Bagian 30, Hampir Saja

310 78 35
                                    

Suara televisi memenuhi ruangan di mana tiga orang di dalamnya tengah sibuk masing-masing. Damian melirik ke arah bundanya yang tampak fokus menonton sinetron lalu beralih pada sang ayah yang tengah membaca koran.

Mengingat kejadian pagi tadi, jelas saja ia gusar setengah mati. Damian kira akan langsung mendapat omelan dari dari keduanya, ternyata dugaannya salah. Mereka malah tak menyinggungnya sama sekali.

Damian berdehem, berusaha menarik perhatian.
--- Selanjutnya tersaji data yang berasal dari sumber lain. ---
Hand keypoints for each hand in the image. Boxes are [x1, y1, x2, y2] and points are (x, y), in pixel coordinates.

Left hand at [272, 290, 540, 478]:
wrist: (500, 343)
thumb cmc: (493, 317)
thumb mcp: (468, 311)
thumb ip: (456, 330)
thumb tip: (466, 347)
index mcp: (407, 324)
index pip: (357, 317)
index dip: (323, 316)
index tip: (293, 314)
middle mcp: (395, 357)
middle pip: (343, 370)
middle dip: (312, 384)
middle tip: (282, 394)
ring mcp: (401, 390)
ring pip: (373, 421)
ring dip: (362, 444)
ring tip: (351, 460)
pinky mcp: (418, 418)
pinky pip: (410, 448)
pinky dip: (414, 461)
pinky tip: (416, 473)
Namun, melihat mereka yang tidak terganggu sama sekali, ia mendesah pelan.

Akhirnya ia memberanikan diri menyentuh lengan bundanya hingga Rania menoleh. Mengetahui bahwa putranya hendak bicara sesuatu, ia mengambil remot dan mengecilkan volume televisinya. Hal tersebut membuat Anton menoleh pada keduanya.
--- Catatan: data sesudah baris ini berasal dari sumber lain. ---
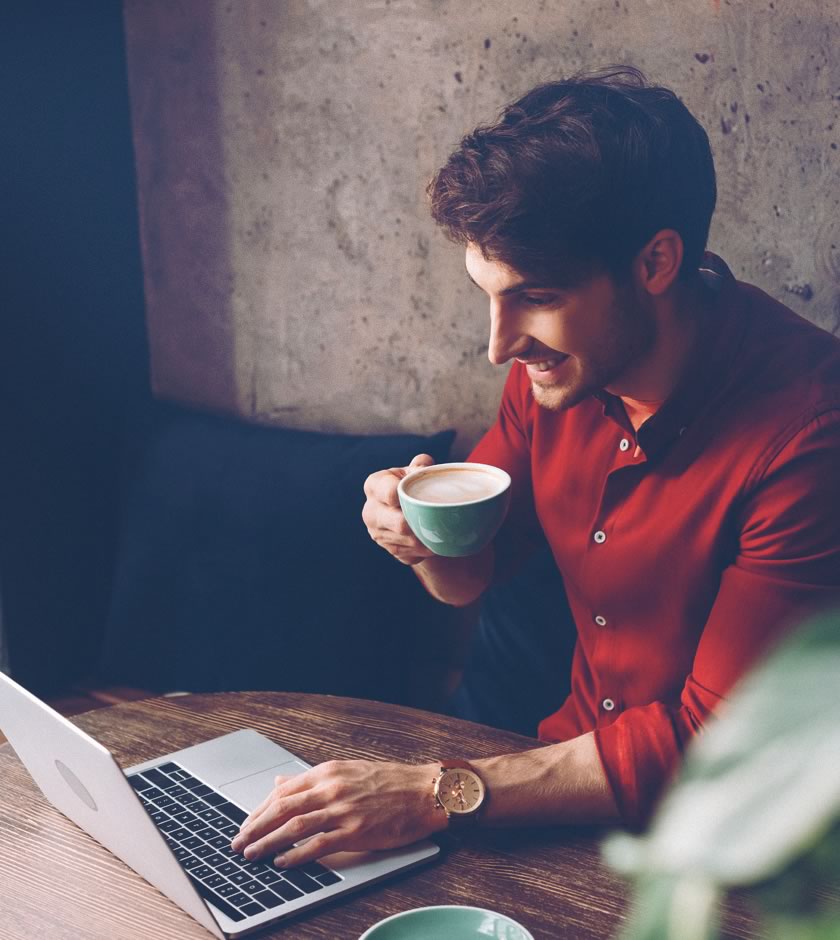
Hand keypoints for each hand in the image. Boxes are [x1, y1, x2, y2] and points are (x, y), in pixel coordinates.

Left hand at [230, 759, 445, 866]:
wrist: (424, 791)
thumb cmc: (390, 782)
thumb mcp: (346, 771)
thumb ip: (312, 780)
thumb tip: (280, 783)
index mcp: (328, 771)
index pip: (283, 791)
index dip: (259, 810)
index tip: (246, 824)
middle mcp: (332, 787)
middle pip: (282, 808)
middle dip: (254, 827)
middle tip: (238, 843)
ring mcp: (343, 809)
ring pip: (294, 826)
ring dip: (267, 842)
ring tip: (251, 854)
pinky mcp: (356, 831)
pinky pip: (318, 845)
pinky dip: (295, 855)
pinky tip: (282, 863)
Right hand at [362, 454, 436, 565]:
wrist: (404, 510)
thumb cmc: (410, 485)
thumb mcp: (413, 472)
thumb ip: (421, 465)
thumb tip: (425, 465)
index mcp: (374, 485)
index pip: (389, 492)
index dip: (407, 495)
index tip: (420, 495)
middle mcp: (370, 511)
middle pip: (400, 523)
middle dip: (421, 522)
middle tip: (440, 517)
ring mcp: (377, 533)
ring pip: (409, 541)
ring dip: (427, 537)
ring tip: (443, 530)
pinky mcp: (390, 549)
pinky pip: (412, 552)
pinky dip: (426, 548)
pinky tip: (434, 540)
"Kamu mau bicara apa?" tanya Rania lembut. Sikap yang sangat ia sukai dari sang bunda dan itu berlawanan sekali dengan Karina.

"Bunda ... soal tadi, aku minta maaf." Damian tahu, Rania tidak marah padanya. Hanya saja seperti sedikit kecewa dengan pilihannya.

"Iya gak papa. Lagian dia tadi gak tau. Wajar sih ngira bunda pem-"

"Bunda!" potong Damian cepat. "Jangan bicara kayak gitu, aku gak suka."

Rania tersenyum tipis menepuk lengan putra bungsunya.

"Maaf ya, Bun. Aku gak tau dia bakal bicara gak sopan kayak gitu," akunya kemudian. Damian melirik sang ayah yang hanya diam, menyimak. Tadi, setelah Anton memperkenalkan diri pada pacarnya, ia segera menarik Karina yang masih syok. Damian bahkan memesankan taksi dan mendorongnya agar segera masuk mobil, mengabaikan permintaan maaf cewek itu.

"Iya, udah jangan terus-terusan minta maaf." Rania tak mungkin melimpahkan kesalahan pada putranya. Sebenarnya setelah kepergian pacar Damian, ia sempat menerima telepon dari putri sulungnya, berakhir dengan menceritakan apa yang terjadi. Siapa sangka ia akan mendengarkan cerita tak terduga dari Diandra tentang orang yang sama.

"Jadi, sekarang aku harus gimana Bun?"

Rania menatap putranya yang menunduk dalam. Ia memang kurang menyukai sikap Karina, tapi dirinya tidak ingin mengatur hubungan putranya, apalagi jika urusannya dengan perasaan.

"Bunda menyerahkan semuanya sama kamu, tapi gak tau kalau ayah." Wanita itu melirik suaminya yang sejak tadi memilih menyimak. Anton menyimpan koran ke atas meja lalu menatap putranya yang menciut takut. "Ayah juga terserah kamu, cuma ..."

"Cuma?" Damian menunggu ucapan ayahnya penasaran.

"Kamu yakin sama pilihan kamu?" tanya Anton serius. "Mungkin masih terlalu dini untuk mengajukan pertanyaan seperti ini, tapi alangkah lebih baik kamu belajar memikirkan itu dari sekarang."

Damian tahu maksud perkataan ayahnya. Meski Anton tak menolak secara langsung, tapi ia dapat membaca arti dari kalimat yang terlontar. Sang ayah tampak kurang setuju dengan pilihannya.

Mungkin inilah jawaban dari kegusaraannya beberapa Minggu terakhir. Seberapa besar usaha Damian untuk menerima Karina, pada akhirnya ia bertemu di titik ini. Titik di mana dirinya dibuat semakin yakin untuk mengambil keputusan.

"Bunda boleh nanya sesuatu sama kamu?" Tidak ada yang selembut bundanya dan memikirkan sikap Karina membuatnya merasa bersalah pada Rania.

"Tentu aja boleh. Bunda mau nanya apa?" tanyanya menatap wanita itu hangat.

"Perempuan yang waktu hujan kamu bawa ke sini, bunda kira dia pacar kamu. Ternyata bukan ya?"

Damian membeku. Rasa sesak tiba-tiba menjalar di dadanya.